Vitaly Bala, an analyst at the Situations Modeling Agency, also believes there could be agreements between Akhmetov and the Poroshenko administration that the oligarch would not be touched.
But Akhmetov’s relations with Poroshenko are rather cold, analysts say.
Chornovil said that difficult relations between them are the reason why Akhmetov’s people are not appointed to government posts in Ukrainian-controlled Donbas.
Nevertheless, Akhmetov, who has a coal mine in the United States and two rolling plants in European Union countries, has had open doors to Western decision-makers, including former U.S. Ambassador to Ukraine Geoffrey R. Pyatt.

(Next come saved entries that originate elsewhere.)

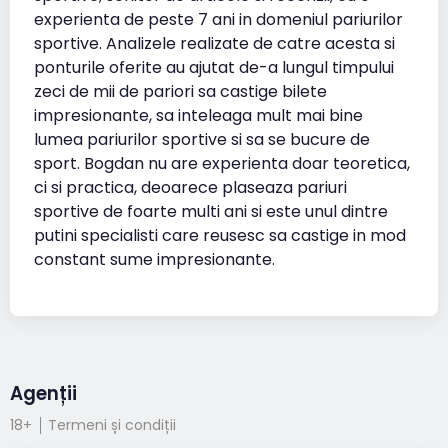
experienta de peste 7 ani in domeniul pariurilor
sportive. Analizele realizate de catre acesta si
ponturile oferite au ajutat de-a lungul timpului
zeci de mii de pariori sa castige bilete
impresionante, sa inteleaga mult mai bine
lumea pariurilor sportive si sa se bucure de
sport. Bogdan nu are experienta doar teoretica,
ci si practica, deoarece plaseaza pariuri
sportive de foarte multi ani si este unul dintre
putini specialisti care reusesc sa castige in mod
constant sume impresionante.
Agenții
18+
Termeni și condiții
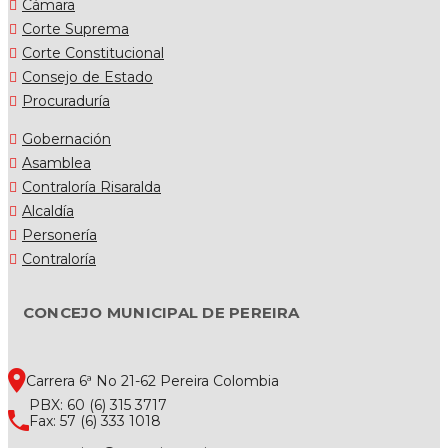
Cámara
Corte Suprema
Corte Constitucional
Consejo de Estado
Procuraduría
Gobernación
Asamblea
Contraloría Risaralda
Alcaldía
Personería
Contraloría
CONCEJO MUNICIPAL DE PEREIRA
Carrera 6ª No 21-62 Pereira Colombia
PBX: 60 (6) 315 3717
Fax: 57 (6) 333 1018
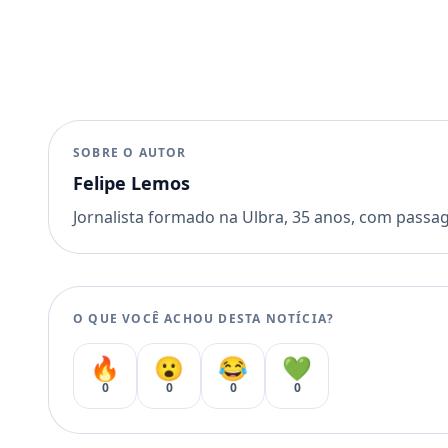
SOBRE O AUTOR
Felipe Lemos
Jornalista formado na Ulbra, 35 anos, com passa
O QUE VOCÊ ACHOU DESTA NOTÍCIA?
🔥
😮
😂
💚
0
0
0
0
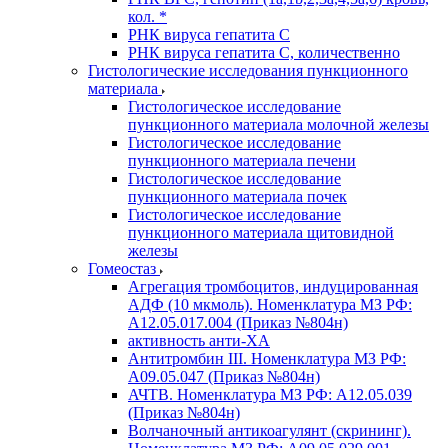
кол. *
РНК вируса гепатита C
РНК вируса гепатита C, количественно
Гистологические исследования пункционного
материала
Гистологическое исследование
пункционного материала молочной железы
Гистологическое исследование
пункционного материала печени
Гистологическое исследование
пункционного материала почек
Гистологическое исследование
пункционного материала щитовидной
железы
Гомеостаз
Агрегация тромбоцитов, индуцированная
АДФ (10 мкмоль). Номенклатура МЗ РФ:
A12.05.017.004 (Приказ №804н)
активность анти-ХА
Антитромбин III. Номенклатура МЗ РФ:
A09.05.047 (Приказ №804н)
АЧТВ. Номенклатура МЗ РФ: A12.05.039
(Приказ №804н)
Волчаночный антикоагулянт (скрининг).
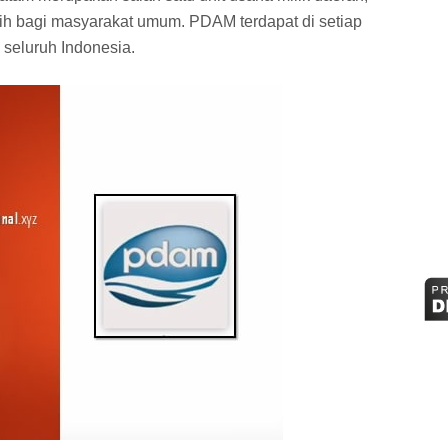
rsih bagi masyarakat umum. PDAM terdapat di setiap
 seluruh Indonesia.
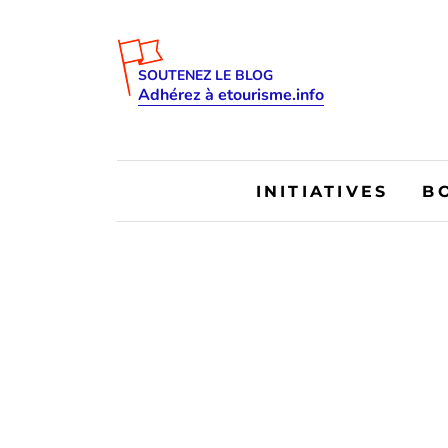
SOUTENEZ LE BLOG
Adhérez à etourisme.info
INITIATIVES
B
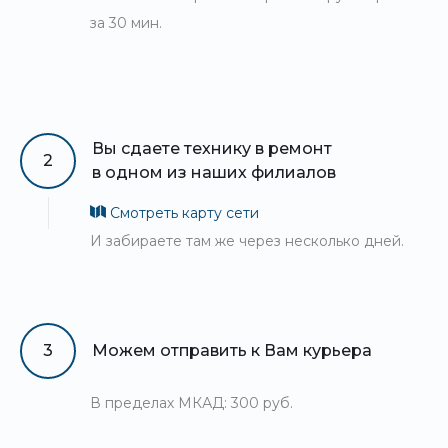
за 30 мин.
Вы сдаете технику в ремонт
2
в одном из наших филиалов
Смотреть карту сети
И забираете там же через несколько дней.
3
Можем отправить к Вам курьера
В пределах МКАД: 300 руб.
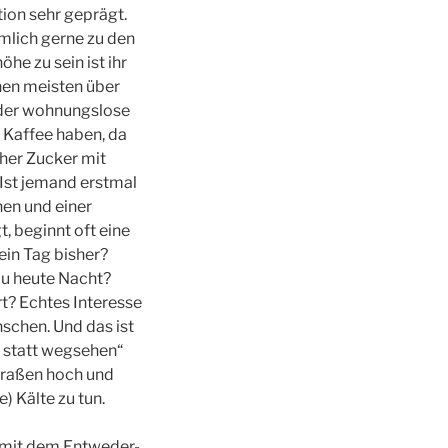
tion sehr geprägt.
ämlich gerne zu den
he zu sein ist ihr
nen meisten über
oder wohnungslose
 Kaffee haben, da
 eher Zucker mit
 Ist jemand erstmal
en und einer
 beginnt oft eine
ein Tag bisher?
du heute Nacht?
rt? Echtes Interesse
schen. Und das ist
 statt wegsehen“
traßen hoch und
) Kälte zu tun.
l mit dem Entweder-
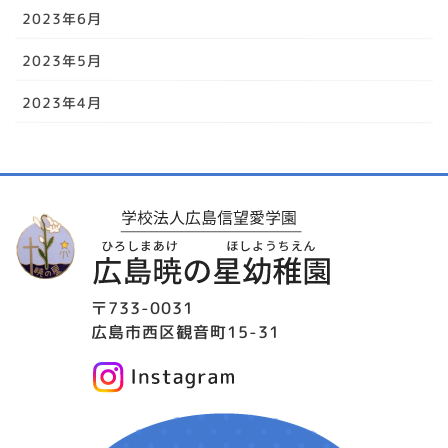
2023年6月
2023年5月
2023年4月
〒733-0031
広島市西区観音町15-31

Despite his close relations with Yanukovych, Akhmetov has avoided coming under any Western sanctions.
The Americans are trying to negotiate with Akhmetov to broker a peace deal with Russia and reintegrate the occupied territories back into Ukraine, LigaBusinessInform, a news agency, reported last September, citing sources in Poroshenko’s administration.
Akhmetov wants to see the occupied territories back under Ukrainian control, political analyst Volodymyr Fesenko said. As the largest employer in the region, he could play a big role in winning over the hearts and minds of the local population by providing them an alternative to a devastating war: stable jobs, higher wages and other prospects.
“People in Kyiv, Moscow and I think many in Berlin understand that Akhmetov may become a key figure in this process,” Fesenko added.
Balázs Jarábik, a visiting scholar at the Carnegie Endowment for International Peace, said the Donbas conflict, which now involves Ukraine and Russia and is a security issue for Europe, is now too big for Akhmetov. Still, the oligarch could be and wants to be an important factor in finding a solution.
“Akhmetov is someone who is going be in backroom deals and willing to be in backroom deals,” he said. “It’s a funny situation for the king of Donbas to be kind of back, but in a back room.”